YOUR ASSIGNMENT: Leave the images out and repeat the data exactly as given.

DATA SEGMENT:
=====
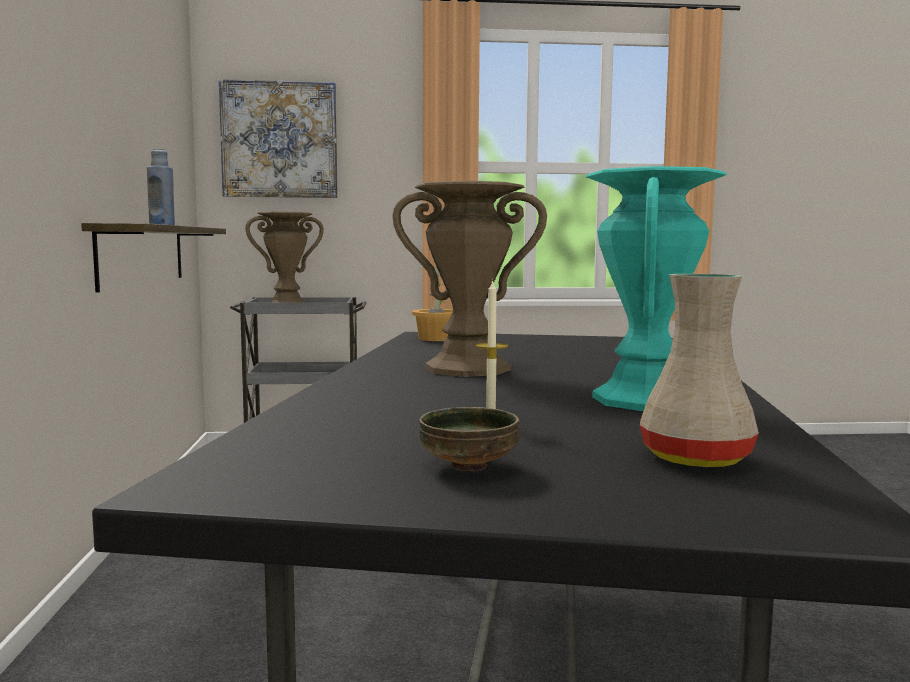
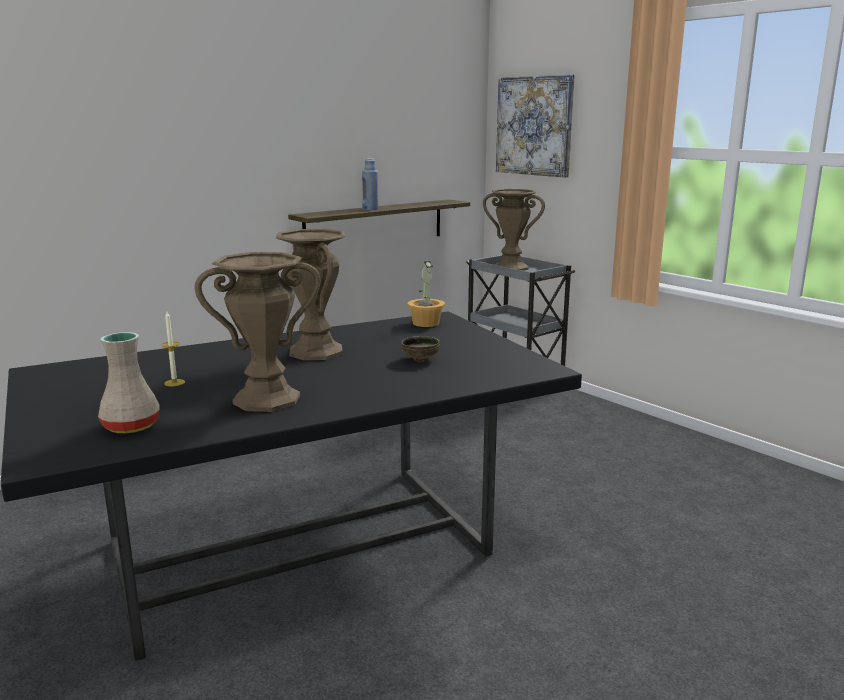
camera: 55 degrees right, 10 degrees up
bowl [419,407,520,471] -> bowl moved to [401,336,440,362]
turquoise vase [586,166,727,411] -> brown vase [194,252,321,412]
=====
PROBLEM SOLUTION:
camera: 55 degrees right, 10 degrees up
bowl [419,407,520,471] -> bowl moved to [401,336,440,362]
turquoise vase [586,166,727,411] -> brown vase [194,252,321,412]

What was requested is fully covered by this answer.